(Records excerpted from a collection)
——
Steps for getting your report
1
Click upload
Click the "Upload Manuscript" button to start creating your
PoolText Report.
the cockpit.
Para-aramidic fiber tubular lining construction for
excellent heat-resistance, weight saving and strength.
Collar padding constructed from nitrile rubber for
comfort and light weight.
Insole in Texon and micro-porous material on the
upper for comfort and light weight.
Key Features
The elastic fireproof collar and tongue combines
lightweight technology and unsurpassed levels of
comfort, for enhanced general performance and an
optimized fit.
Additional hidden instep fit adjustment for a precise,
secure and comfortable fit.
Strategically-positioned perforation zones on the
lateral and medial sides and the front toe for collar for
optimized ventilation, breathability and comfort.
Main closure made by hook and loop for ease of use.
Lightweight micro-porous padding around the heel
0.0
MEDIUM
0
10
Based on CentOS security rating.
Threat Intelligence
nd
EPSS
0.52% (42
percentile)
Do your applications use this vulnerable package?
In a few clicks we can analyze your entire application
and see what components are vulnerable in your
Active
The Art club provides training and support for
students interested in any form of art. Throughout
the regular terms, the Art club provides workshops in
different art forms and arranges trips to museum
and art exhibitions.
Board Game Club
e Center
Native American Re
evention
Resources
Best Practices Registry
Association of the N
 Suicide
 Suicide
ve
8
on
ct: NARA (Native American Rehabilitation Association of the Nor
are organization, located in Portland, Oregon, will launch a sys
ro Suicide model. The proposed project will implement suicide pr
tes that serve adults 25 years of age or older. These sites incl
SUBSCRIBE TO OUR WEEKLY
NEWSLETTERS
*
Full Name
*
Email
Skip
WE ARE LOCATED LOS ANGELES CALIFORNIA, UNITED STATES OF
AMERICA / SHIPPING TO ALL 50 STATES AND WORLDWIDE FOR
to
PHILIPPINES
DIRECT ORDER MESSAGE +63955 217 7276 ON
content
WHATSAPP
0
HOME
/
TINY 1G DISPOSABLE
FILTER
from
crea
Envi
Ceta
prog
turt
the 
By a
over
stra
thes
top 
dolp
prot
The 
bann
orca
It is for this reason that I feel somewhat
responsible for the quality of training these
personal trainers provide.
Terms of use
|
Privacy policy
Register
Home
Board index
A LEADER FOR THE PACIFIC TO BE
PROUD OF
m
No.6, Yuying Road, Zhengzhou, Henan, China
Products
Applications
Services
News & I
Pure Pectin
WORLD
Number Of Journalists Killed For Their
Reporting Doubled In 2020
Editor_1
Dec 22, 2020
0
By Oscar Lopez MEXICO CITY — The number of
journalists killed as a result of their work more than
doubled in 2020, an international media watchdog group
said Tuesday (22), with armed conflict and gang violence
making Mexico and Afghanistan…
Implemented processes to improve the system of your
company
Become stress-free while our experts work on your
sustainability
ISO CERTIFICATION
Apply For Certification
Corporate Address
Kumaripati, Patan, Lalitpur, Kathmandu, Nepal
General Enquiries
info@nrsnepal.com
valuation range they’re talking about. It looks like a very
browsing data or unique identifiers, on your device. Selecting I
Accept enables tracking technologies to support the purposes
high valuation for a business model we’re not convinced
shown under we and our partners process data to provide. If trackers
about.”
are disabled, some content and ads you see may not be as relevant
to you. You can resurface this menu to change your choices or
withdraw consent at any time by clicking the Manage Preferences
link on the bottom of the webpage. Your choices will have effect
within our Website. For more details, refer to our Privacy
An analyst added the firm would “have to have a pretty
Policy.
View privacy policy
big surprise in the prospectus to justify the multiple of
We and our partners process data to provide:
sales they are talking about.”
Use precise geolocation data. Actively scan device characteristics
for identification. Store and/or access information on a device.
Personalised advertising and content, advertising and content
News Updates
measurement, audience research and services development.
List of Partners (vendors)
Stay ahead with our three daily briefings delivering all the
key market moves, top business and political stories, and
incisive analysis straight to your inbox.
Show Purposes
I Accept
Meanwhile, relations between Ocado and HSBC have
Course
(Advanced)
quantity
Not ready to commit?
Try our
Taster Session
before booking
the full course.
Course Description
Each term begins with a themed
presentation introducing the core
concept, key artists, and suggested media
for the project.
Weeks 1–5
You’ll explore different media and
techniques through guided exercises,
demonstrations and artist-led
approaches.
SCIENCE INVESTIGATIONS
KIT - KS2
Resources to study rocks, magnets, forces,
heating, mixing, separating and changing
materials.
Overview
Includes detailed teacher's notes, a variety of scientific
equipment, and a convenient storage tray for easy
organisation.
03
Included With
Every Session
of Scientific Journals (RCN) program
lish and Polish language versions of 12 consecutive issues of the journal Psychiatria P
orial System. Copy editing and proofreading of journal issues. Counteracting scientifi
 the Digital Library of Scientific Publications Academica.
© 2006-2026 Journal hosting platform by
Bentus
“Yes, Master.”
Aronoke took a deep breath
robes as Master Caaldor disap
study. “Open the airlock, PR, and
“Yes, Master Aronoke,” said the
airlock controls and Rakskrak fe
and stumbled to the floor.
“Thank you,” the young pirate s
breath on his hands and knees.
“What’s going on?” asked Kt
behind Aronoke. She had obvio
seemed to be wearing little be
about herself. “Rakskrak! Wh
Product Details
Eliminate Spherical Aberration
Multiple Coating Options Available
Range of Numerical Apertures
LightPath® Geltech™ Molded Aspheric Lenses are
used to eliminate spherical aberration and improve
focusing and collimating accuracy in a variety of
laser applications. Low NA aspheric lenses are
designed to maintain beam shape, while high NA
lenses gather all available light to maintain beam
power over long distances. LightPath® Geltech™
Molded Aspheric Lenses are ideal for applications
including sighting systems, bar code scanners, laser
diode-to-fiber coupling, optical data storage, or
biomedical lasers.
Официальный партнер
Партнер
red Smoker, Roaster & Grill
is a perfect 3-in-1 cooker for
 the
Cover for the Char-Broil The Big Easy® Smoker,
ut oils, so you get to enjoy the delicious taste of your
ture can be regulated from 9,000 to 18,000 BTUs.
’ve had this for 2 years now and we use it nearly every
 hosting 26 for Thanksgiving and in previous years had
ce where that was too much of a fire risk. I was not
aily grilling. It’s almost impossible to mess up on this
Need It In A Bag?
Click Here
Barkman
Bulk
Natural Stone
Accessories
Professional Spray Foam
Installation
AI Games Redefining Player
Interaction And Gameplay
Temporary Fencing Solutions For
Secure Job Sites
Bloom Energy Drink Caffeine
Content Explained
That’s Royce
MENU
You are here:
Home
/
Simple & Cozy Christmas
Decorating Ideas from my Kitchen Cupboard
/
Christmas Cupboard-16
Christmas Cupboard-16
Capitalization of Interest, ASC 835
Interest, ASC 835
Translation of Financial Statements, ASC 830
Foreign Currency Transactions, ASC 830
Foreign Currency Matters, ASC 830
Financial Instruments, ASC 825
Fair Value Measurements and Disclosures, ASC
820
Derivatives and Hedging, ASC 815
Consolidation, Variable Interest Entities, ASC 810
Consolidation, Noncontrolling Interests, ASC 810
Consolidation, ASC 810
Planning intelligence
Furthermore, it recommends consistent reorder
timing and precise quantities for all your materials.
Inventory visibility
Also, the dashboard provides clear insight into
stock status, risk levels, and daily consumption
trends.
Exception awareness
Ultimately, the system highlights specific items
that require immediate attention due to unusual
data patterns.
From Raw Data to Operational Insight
——
TASK GOAL:
If a line in the records above contains "said", copy that line.

WRITTEN RESPONSE:
said Tuesday (22), with armed conflict and gang violence
“Yes, Master Aronoke,” said the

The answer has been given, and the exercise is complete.